Exact repetition of every entry is required.

* * * *

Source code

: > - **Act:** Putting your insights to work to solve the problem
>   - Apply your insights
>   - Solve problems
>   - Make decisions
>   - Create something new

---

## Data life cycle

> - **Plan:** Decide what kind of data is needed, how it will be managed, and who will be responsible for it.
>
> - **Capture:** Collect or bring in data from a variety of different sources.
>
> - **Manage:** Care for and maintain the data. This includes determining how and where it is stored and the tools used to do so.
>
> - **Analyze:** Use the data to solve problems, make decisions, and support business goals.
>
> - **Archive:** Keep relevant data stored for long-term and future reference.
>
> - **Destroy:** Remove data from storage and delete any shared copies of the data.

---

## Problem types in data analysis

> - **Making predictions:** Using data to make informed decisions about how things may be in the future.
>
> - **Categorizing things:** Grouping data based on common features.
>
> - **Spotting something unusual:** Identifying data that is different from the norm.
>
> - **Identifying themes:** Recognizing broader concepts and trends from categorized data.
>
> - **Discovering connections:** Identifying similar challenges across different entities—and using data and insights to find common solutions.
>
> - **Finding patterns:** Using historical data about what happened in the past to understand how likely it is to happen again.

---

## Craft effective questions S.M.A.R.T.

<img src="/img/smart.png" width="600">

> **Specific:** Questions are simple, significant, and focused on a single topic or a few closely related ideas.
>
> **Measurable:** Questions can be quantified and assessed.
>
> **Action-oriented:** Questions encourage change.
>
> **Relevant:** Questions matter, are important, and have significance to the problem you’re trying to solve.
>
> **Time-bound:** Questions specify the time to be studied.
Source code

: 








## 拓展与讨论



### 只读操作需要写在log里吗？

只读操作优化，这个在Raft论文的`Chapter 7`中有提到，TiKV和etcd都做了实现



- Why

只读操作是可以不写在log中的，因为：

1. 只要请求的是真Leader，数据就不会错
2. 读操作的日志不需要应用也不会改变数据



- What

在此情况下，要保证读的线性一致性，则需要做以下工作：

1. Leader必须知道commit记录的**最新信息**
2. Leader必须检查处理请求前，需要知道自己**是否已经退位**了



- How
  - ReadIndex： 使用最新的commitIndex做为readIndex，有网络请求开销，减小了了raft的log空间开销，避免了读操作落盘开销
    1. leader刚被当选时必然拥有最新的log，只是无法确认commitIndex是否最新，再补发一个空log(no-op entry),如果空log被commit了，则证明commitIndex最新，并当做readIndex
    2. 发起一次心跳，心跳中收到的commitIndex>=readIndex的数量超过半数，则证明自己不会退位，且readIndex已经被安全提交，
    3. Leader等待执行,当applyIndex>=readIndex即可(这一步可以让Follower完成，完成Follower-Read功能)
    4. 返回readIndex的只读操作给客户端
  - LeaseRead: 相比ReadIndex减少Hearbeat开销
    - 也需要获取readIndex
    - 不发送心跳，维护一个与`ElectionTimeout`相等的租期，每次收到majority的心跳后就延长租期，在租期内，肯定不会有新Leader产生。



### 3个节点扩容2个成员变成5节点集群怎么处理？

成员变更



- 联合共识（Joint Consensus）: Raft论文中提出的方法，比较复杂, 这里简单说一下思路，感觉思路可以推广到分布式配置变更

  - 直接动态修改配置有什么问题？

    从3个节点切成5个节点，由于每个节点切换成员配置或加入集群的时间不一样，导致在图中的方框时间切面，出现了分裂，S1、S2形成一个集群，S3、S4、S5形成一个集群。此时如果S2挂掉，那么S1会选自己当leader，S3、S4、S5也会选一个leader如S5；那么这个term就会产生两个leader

* * * *

• [The answer]
Source code

: > - **Act:** Putting your insights to work to solve the problem
>   - Apply your insights
>   - Solve problems
>   - Make decisions
>   - Create something new

---

## Data life cycle

> - **Plan:** Decide what kind of data is needed, how it will be managed, and who will be responsible for it.
>
> - **Capture:** Collect or bring in data from a variety of different sources.
>
> - **Manage:** Care for and maintain the data. This includes determining how and where it is stored and the tools used to do so.
>
> - **Analyze:** Use the data to solve problems, make decisions, and support business goals.
>
> - **Archive:** Keep relevant data stored for long-term and future reference.
>
> - **Destroy:** Remove data from storage and delete any shared copies of the data.

---

## Problem types in data analysis

> - **Making predictions:** Using data to make informed decisions about how things may be in the future.
>
> - **Categorizing things:** Grouping data based on common features.
>
> - **Spotting something unusual:** Identifying data that is different from the norm.
>
> - **Identifying themes:** Recognizing broader concepts and trends from categorized data.
>
> - **Discovering connections:** Identifying similar challenges across different entities—and using data and insights to find common solutions.
>
> - **Finding patterns:** Using historical data about what happened in the past to understand how likely it is to happen again.

---

## Craft effective questions S.M.A.R.T.

<img src="/img/smart.png" width="600">

> **Specific:** Questions are simple, significant, and focused on a single topic or a few closely related ideas.
>
> **Measurable:** Questions can be quantified and assessed.
>
> **Action-oriented:** Questions encourage change.
>
> **Relevant:** Questions matter, are important, and have significance to the problem you’re trying to solve.
>
> **Time-bound:** Questions specify the time to be studied.
Source code

: 








## 拓展与讨论



### 只读操作需要写在log里吗？

只读操作优化，这个在Raft论文的`Chapter 7`中有提到，TiKV和etcd都做了实现



- Why

只读操作是可以不写在log中的，因为：

1. 只要请求的是真Leader，数据就不会错
2. 读操作的日志不需要应用也不会改变数据



- What

在此情况下，要保证读的线性一致性，则需要做以下工作：

1. Leader必须知道commit记录的**最新信息**
2. Leader必须检查处理请求前，需要知道自己**是否已经退位**了



- How
  - ReadIndex： 使用最新的commitIndex做为readIndex，有网络请求开销，减小了了raft的log空间开销，避免了读操作落盘开销
    1. leader刚被当选时必然拥有最新的log，只是无法确认commitIndex是否最新，再补发一个空log(no-op entry),如果空log被commit了，则证明commitIndex最新，并当做readIndex
    2. 发起一次心跳，心跳中收到的commitIndex>=readIndex的数量超过半数，则证明自己不会退位，且readIndex已经被安全提交，
    3. Leader等待执行,当applyIndex>=readIndex即可(这一步可以让Follower完成，完成Follower-Read功能)
    4. 返回readIndex的只读操作给客户端
  - LeaseRead: 相比ReadIndex减少Hearbeat开销
    - 也需要获取readIndex
    - 不发送心跳，维护一个与`ElectionTimeout`相等的租期，每次收到majority的心跳后就延长租期，在租期内，肯定不会有新Leader产生。



### 3个节点扩容2个成员变成5节点集群怎么处理？

成员变更



- 联合共识（Joint Consensus）: Raft论文中提出的方法，比较复杂, 这里简单说一下思路，感觉思路可以推广到分布式配置变更

  - 直接动态修改配置有什么问题？

    从3个节点切成5个节点，由于每个节点切换成员配置或加入集群的时间不一样，导致在图中的方框时间切面，出现了分裂，S1、S2形成一个集群，S3、S4、S5形成一个集群。此时如果S2挂掉，那么S1会选自己当leader，S3、S4、S5也会选一个leader如S5；那么这个term就会产生两个leader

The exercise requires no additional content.